_The records:_
☆ ☆ ☆ ☆ ☆

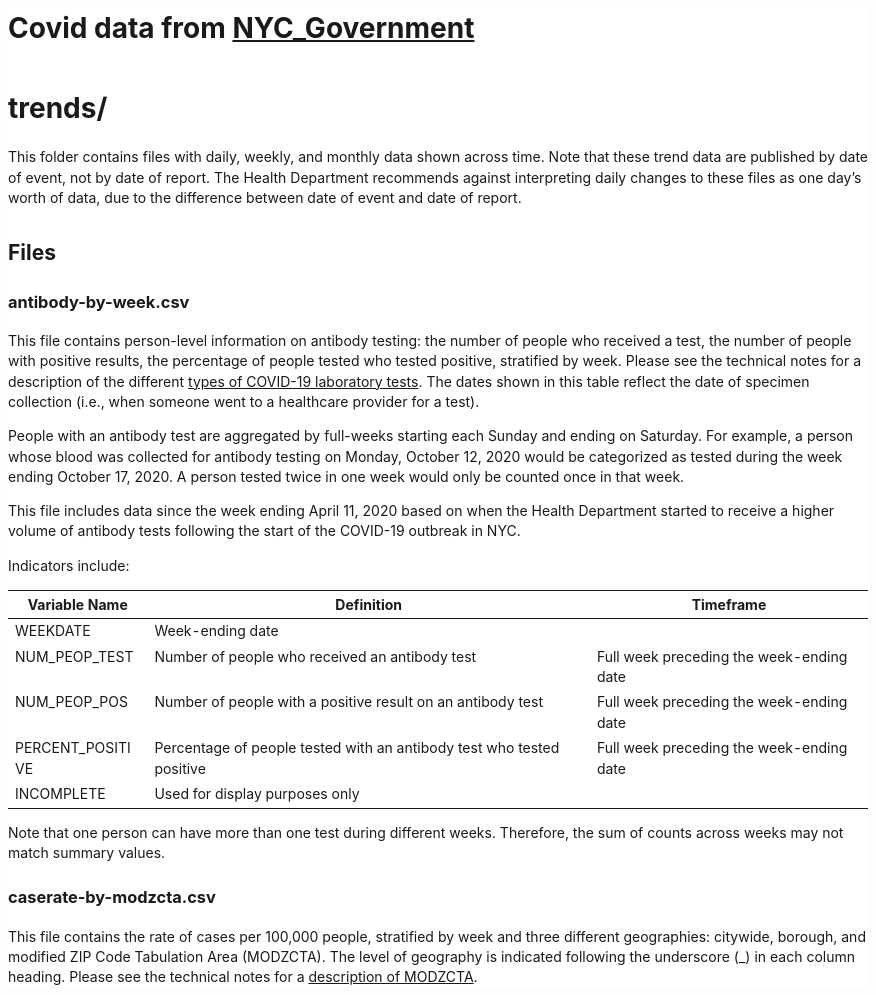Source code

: # Covid data from [NYC_Government](https://github.com/nychealth/coronavirus-data/tree/master/trends)

# trends/ 

This folder contains files with daily, weekly, and monthly data shown across time. Note that these trend data are published by date of event, not by date of report. The Health Department recommends against interpreting daily changes to these files as one day’s worth of data, due to the difference between date of event and date of report.

## Files 

### antibody-by-week.csv   

This file contains person-level information on antibody testing: the number of people who received a test, the number of people with positive results, the percentage of people tested who tested positive, stratified by week. Please see the technical notes  for a description of the different [types of COVID-19 laboratory tests](https://github.com/nychealth/coronavirus-data#laboratory-testing). The dates shown in this table reflect the date of specimen collection (i.e., when someone went to a healthcare provider for a test).

People with an antibody test are aggregated by full-weeks starting each Sunday and ending on Saturday. For example, a person whose blood was collected for antibody testing on Monday, October 12, 2020 would be categorized as tested during the week ending October 17, 2020. A person tested twice in one week would only be counted once in that week. 

This file includes data since the week ending April 11, 2020 based on when the Health Department started to receive a higher volume of antibody tests following the start of the COVID-19 outbreak in NYC.

Indicators include: 

| Variable Name | Definition | Timeframe |   
|-----------------|----------------------------------------------------------------------------|------------------------------------------| 
| WEEKDATE | Week-ending date | |       
| NUM_PEOP_TEST | Number of people who received an antibody test | Full week preceding the week-ending date |        
| NUM_PEOP_POS | Number of people with a positive result on an antibody test | Full week preceding the week-ending date  |     
| PERCENT_POSITIVE | Percentage of people tested with an antibody test who tested positive | Full week preceding the week-ending date |     
| INCOMPLETE | Used for display purposes only | |    

Note that one person can have more than one test during different weeks. Therefore, the sum of counts across weeks may not match summary values.  

### caserate-by-modzcta.csv 

This file contains the rate of cases per 100,000 people, stratified by week and three different geographies: citywide, borough, and modified ZIP Code Tabulation Area (MODZCTA). The level of geography is indicated following the underscore (_) in each column heading. Please see the technical notes for a [description of MODZCTA](https://github.com/nychealth/coronavirus-data#geography-zip-codes-and-zctas).
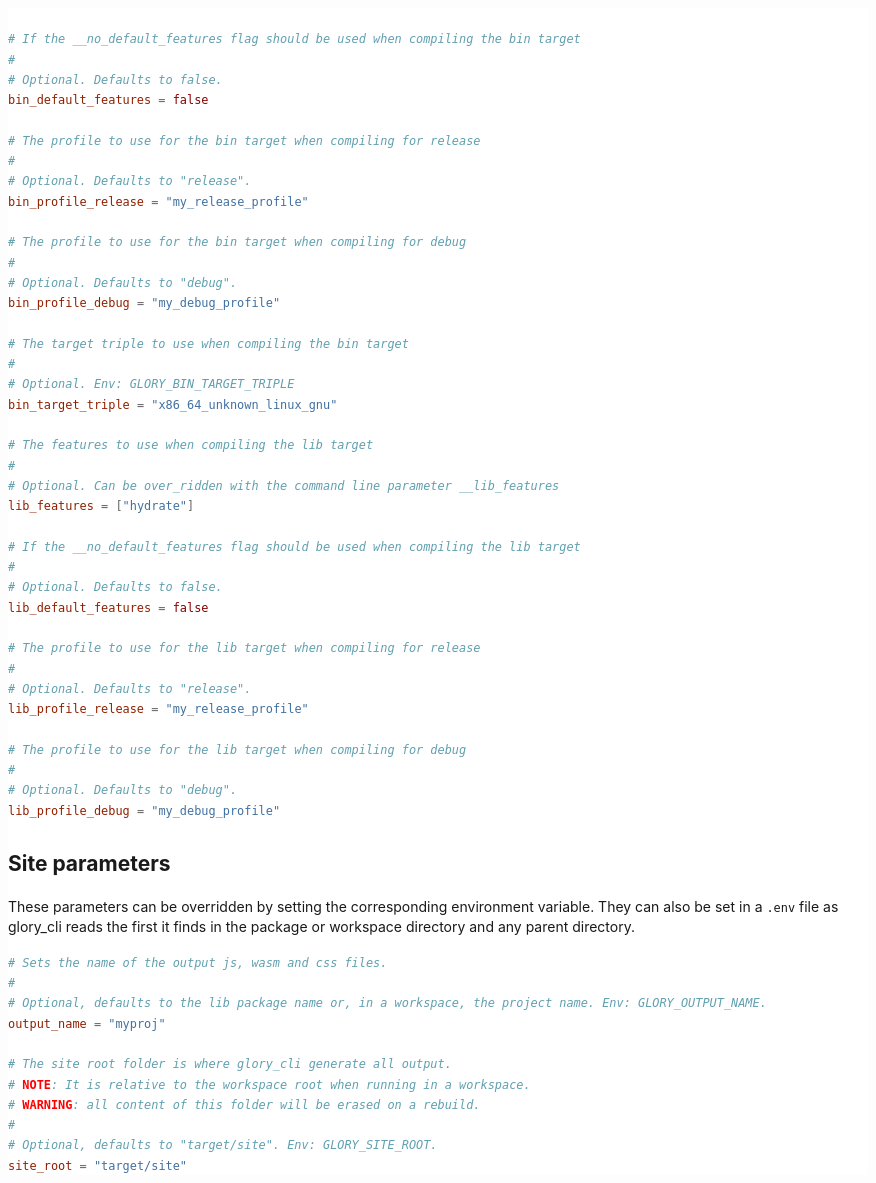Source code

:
 ```toml

# If the __no_default_features flag should be used when compiling the bin target
#
# Optional. Defaults to false.
bin_default_features = false

# The profile to use for the bin target when compiling for release
#
# Optional. Defaults to "release".
bin_profile_release = "my_release_profile"

# The profile to use for the bin target when compiling for debug
#
# Optional. Defaults to "debug".
bin_profile_debug = "my_debug_profile"

# The target triple to use when compiling the bin target
#
# Optional. Env: GLORY_BIN_TARGET_TRIPLE
bin_target_triple = "x86_64_unknown_linux_gnu"

# The features to use when compiling the lib target
#
# Optional. Can be over_ridden with the command line parameter __lib_features
lib_features = ["hydrate"]

# If the __no_default_features flag should be used when compiling the lib target
#
# Optional. Defaults to false.
lib_default_features = false

# The profile to use for the lib target when compiling for release
#
# Optional. Defaults to "release".
lib_profile_release = "my_release_profile"

# The profile to use for the lib target when compiling for debug
#
# Optional. Defaults to "debug".
lib_profile_debug = "my_debug_profile"
```

## Site parameters

These parameters can be overridden by setting the corresponding environment variable. They can also be
set in a `.env` file as glory_cli reads the first it finds in the package or workspace directory and
any parent directory.

```toml
# Sets the name of the output js, wasm and css files.
#
# Optional, defaults to the lib package name or, in a workspace, the project name. Env: GLORY_OUTPUT_NAME.
output_name = "myproj"

# The site root folder is where glory_cli generate all output.
# NOTE: It is relative to the workspace root when running in a workspace.
# WARNING: all content of this folder will be erased on a rebuild.
#
# Optional, defaults to "target/site". Env: GLORY_SITE_ROOT.
site_root = "target/site"
```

☆ ☆ ☆ ☆ ☆

_What to work on:_
The answer must be an exact copy of the lines from the start of the records above through the line containing "### antibody-by-week.csv", with no pictures in it.

_Written solution:_
Source code

: # Covid data from [NYC_Government](https://github.com/nychealth/coronavirus-data/tree/master/trends)

# trends/ 

This folder contains files with daily, weekly, and monthly data shown across time. Note that these trend data are published by date of event, not by date of report. The Health Department recommends against interpreting daily changes to these files as one day’s worth of data, due to the difference between date of event and date of report.

## Files 

### antibody-by-week.csv   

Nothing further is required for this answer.